Earlier in the same week, an English judge reportedly cleared the path for an Israeli private investigator accused by U.S. prosecutors of running an elaborate “hacking-for-hire” campaign against climate activists and environmental groups.

The DOJ has charged Amit Forlit with conspiracy to commit computer hacking, conspiracy to commit wire fraud, and wire fraud, alleging he was hired a lobbyist group that represented oil-and-gas giant ExxonMobil, among other companies. The hacking campaign almost a decade ago was designed to discredit environmentalist organizations and leaders that were pursuing climate change lawsuits in the United States, claiming that fossil fuel companies for decades misled the public about the threats of a warming planet, such as more extreme storms and flooding due to rising ocean levels.

According to The New York Times, prosecutors are alleging that the 57-year-old Forlit – who ran two investigation companies in Israel and a third in the United States – hacked more than 100 victims and stole confidential information at the request of the lobbying and consulting firm, an effort that earned him at least $16 million.

Officials with ExxonMobil and the lobbying group, DCI Group, denied involvement in any hacking campaigns.

Big Oil vs. Climate Activists

Forlit was arrested in London months after an associate, Aviram Azari – another Israeli private detective – pleaded guilty to such charges as conspiracy and wire fraud. According to NPR, a DOJ affidavit filed in the extradition case outlined how the operation allegedly worked, with a D.C. lobbying firm telling Forlit which people and organizations to target and Forlit or a co-conspirator giving the list to Azari.

Forlit reportedly has two weeks to appeal the British court’s ruling.
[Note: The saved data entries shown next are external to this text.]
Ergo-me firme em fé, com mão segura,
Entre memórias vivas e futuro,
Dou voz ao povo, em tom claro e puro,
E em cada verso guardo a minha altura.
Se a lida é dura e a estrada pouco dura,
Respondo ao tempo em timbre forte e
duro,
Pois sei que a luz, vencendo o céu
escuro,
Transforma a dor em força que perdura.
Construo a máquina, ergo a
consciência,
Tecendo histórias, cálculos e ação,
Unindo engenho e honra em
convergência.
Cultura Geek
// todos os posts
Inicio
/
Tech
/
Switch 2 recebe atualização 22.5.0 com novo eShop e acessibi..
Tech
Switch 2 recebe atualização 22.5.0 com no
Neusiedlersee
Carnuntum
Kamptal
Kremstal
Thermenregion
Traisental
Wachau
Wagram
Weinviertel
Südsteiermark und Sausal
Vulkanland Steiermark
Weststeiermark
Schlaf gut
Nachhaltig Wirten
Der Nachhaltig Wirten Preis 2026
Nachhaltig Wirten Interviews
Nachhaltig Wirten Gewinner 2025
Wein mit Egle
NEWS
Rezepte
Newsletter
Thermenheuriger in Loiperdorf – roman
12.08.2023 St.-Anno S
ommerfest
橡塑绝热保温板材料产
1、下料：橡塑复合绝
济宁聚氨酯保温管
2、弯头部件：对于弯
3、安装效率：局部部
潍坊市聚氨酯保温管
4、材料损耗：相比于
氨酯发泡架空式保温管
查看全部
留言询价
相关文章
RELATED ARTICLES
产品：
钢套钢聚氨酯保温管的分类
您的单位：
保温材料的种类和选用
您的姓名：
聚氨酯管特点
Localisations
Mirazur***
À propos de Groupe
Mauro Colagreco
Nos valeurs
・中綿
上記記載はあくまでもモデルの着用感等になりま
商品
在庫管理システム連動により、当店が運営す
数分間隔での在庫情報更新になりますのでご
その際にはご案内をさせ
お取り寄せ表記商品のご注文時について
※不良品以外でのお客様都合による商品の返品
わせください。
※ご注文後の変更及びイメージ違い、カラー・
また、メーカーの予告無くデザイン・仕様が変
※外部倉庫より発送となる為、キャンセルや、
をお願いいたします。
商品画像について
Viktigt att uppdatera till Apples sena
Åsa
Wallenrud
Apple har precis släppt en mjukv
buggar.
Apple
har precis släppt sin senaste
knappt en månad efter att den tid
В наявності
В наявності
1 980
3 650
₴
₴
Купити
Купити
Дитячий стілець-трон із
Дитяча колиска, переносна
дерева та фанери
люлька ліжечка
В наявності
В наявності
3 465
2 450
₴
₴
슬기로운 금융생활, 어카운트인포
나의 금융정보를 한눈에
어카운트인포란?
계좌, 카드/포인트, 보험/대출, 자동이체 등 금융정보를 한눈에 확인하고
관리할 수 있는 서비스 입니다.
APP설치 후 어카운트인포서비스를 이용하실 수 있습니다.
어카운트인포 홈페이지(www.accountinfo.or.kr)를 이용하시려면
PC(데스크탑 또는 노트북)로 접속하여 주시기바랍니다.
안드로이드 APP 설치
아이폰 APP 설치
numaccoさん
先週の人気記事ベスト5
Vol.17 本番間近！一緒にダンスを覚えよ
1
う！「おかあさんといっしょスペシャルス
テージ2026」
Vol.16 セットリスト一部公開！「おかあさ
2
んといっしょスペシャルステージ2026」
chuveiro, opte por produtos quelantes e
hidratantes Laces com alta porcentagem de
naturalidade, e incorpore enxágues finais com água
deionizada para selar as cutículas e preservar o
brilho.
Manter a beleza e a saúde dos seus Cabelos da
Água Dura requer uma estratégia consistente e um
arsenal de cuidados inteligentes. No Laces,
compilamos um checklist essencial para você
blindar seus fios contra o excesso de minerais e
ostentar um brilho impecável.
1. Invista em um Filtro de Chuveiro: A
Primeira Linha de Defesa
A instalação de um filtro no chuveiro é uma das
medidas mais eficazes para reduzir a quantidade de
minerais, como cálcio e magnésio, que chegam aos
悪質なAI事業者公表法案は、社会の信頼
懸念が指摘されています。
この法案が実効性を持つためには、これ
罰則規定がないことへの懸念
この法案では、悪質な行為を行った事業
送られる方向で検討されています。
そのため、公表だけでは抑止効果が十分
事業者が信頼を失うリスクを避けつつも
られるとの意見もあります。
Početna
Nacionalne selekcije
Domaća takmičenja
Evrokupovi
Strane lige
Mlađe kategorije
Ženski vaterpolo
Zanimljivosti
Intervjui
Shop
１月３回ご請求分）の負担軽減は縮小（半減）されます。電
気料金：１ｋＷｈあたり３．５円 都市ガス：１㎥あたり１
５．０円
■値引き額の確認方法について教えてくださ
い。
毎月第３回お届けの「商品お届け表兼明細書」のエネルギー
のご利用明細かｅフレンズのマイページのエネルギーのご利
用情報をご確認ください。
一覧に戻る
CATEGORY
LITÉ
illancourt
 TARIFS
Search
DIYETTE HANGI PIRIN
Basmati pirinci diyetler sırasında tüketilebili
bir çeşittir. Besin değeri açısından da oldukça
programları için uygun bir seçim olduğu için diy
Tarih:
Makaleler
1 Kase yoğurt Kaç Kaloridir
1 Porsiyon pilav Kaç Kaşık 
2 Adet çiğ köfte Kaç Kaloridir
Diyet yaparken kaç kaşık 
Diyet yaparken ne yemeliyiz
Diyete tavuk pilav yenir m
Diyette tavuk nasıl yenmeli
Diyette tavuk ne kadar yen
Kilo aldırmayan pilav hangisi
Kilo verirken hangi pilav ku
Azari then allegedly hired the hackers who targeted the activists and firms, with the lobbying firm then allegedly sharing private documents obtained via the hacking with the oil company. The private documents would then find their way into media reports and then used in court filings to push back against the lawsuits.

The Union of Concerned Scientists was among those targeted, as was the head of the Rockefeller Family Fund, the New York Times reported.